Sustainable beef cow production in Iowa is becoming increasingly critical as the state expands its fed cattle industry and other beef markets while at the same time looking for alternative uses for fragile acres prone to soil erosion, an announcement from the Iowa Beef Center at Iowa State University stated.
According to the center, competition from volatile grain prices and recreational land uses in Iowa has reduced pasture and forage area by more than 2 million acres -- an 88% decrease -- in just two decades, while beef cow numbers in the state have declined only 14%, based on data collected in the U.S. "Census of Agriculture."
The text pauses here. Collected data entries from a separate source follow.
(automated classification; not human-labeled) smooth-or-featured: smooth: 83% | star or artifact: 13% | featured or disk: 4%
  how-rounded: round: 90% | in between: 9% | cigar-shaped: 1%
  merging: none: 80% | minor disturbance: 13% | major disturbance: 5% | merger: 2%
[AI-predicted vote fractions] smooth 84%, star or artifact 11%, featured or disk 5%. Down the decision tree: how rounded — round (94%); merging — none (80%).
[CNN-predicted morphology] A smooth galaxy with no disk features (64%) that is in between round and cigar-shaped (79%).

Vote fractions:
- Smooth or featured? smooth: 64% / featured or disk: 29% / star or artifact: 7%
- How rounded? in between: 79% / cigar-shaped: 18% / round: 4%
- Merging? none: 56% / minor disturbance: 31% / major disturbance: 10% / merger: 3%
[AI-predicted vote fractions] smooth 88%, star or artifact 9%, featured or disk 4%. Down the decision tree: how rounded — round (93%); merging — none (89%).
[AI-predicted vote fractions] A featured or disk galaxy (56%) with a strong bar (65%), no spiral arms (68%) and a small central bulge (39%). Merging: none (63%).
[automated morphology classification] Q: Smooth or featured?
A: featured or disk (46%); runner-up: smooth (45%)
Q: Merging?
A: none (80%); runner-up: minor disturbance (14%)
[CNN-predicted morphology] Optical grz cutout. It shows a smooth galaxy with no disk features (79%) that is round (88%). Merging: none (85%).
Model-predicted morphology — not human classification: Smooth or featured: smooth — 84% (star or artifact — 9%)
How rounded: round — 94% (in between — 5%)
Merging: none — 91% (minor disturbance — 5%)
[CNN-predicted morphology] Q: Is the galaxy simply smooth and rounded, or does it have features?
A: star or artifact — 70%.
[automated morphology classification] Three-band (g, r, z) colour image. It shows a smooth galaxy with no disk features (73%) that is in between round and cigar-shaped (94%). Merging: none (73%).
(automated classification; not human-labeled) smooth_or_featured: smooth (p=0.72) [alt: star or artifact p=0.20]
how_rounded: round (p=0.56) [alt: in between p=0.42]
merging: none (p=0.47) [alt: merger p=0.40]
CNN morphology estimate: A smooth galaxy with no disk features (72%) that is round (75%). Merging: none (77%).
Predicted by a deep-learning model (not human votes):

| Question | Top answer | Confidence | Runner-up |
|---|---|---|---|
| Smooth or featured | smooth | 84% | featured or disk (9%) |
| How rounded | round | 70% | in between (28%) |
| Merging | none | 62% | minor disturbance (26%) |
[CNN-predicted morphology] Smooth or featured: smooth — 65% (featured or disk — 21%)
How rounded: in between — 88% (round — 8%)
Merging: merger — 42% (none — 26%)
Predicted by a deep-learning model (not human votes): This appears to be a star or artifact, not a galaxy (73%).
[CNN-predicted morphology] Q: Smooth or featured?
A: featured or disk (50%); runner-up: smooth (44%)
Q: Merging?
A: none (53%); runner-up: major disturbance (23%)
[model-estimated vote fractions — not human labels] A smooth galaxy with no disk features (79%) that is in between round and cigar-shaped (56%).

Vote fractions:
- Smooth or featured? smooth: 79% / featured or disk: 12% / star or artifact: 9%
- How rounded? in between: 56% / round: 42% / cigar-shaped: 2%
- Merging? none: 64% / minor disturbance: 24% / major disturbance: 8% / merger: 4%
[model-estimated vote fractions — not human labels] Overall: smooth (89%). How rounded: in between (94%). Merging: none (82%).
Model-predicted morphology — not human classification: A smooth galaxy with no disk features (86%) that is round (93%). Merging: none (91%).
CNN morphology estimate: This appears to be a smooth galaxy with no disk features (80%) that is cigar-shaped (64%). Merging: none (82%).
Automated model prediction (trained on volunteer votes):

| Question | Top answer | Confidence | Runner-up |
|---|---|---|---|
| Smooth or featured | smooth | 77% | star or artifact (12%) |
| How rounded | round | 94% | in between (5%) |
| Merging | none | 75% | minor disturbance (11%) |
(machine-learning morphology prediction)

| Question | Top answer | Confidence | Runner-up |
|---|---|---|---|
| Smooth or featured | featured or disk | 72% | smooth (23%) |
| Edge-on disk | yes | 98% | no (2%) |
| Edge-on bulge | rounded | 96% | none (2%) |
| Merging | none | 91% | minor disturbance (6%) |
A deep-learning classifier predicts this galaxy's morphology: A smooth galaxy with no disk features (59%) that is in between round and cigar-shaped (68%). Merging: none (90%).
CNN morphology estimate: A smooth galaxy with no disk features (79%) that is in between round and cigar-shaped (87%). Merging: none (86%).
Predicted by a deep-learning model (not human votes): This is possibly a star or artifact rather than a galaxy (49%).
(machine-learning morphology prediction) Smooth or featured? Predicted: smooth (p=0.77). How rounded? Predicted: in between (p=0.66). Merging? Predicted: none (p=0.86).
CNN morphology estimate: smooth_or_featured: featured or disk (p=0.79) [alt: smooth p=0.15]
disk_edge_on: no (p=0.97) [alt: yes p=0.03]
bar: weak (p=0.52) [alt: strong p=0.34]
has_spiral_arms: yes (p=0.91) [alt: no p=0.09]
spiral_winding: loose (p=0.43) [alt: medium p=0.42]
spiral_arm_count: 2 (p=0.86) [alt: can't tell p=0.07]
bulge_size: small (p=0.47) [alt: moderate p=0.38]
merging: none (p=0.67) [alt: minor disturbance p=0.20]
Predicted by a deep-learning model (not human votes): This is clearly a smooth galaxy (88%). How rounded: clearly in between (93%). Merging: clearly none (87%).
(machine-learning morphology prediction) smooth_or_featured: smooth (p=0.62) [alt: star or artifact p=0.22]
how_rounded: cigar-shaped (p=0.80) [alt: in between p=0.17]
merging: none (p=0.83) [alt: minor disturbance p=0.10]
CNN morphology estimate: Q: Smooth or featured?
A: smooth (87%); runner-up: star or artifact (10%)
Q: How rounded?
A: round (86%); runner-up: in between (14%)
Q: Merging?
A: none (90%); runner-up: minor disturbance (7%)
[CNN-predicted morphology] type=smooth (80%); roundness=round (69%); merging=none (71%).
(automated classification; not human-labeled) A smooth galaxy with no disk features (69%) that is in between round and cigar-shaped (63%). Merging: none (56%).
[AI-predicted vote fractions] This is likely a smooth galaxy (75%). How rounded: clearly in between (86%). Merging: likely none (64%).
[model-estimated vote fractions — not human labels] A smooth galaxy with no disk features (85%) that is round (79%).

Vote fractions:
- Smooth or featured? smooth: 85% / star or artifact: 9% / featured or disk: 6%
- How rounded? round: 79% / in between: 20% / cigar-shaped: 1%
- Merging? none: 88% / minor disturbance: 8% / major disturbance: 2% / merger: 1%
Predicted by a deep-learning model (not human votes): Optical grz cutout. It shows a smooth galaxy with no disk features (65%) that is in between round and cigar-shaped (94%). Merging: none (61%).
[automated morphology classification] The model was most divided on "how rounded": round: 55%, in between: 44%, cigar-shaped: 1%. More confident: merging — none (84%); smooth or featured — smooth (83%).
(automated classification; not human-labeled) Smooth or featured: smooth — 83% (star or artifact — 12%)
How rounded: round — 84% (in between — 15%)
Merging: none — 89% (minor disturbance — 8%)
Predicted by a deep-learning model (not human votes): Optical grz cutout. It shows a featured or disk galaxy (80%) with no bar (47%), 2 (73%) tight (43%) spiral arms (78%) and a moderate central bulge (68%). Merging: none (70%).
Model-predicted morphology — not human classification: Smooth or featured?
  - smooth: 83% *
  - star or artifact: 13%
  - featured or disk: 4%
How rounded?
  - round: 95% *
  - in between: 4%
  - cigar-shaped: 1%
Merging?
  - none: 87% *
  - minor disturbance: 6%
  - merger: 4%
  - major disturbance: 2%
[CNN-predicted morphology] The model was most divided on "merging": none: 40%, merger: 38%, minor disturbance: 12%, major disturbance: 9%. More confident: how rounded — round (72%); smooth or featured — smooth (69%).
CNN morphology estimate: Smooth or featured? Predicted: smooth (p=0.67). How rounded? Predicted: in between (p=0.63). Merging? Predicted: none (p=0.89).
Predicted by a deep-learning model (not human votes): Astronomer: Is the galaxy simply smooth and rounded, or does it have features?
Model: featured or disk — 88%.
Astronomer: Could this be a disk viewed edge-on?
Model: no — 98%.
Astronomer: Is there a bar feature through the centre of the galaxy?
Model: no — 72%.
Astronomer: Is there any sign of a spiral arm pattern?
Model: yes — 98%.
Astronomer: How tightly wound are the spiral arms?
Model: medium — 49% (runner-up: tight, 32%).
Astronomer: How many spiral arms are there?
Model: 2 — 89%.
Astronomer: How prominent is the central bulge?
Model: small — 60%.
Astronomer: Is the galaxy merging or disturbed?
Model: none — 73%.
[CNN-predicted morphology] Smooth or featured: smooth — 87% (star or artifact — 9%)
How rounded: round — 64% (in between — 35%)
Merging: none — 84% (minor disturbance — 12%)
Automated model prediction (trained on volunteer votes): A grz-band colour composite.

As Iowa beef producers strive to raise more cattle on fewer acres, numerous alternative management strategies are being employed, the Iowa Beef Center said.
From 2015 to 2018, the center partnered with 28 producers across the state in the Iowa Cow Systems Project, which was designed to identify costs, environmental impacts and best practices for Iowa cow/calf operations. For this project, participating operations were categorized into three production systems:
1. Traditional grazing (grazing approximately 50% of the year);
2. Extensive grazing (grazing 75% of the year or more), and
3. Limited or no grazing (grazing less than 25% of the year).
The effort worked to assess emerging beef cow management technologies, detail benchmarks, summarize production and environmental data and develop decision-making tools. The Iowa Beef Center said the ultimate goals were to assist Iowa cow/calf producers across all production systems and to improve the sustainability of the cow/calf segment.
Data collected included production cost records, forage quality, feeds and rations, soil samples to review fertility and soil loss based on land use and conservation methods implemented. Cooperator case studies were developed to demonstrate successful practices within each production system.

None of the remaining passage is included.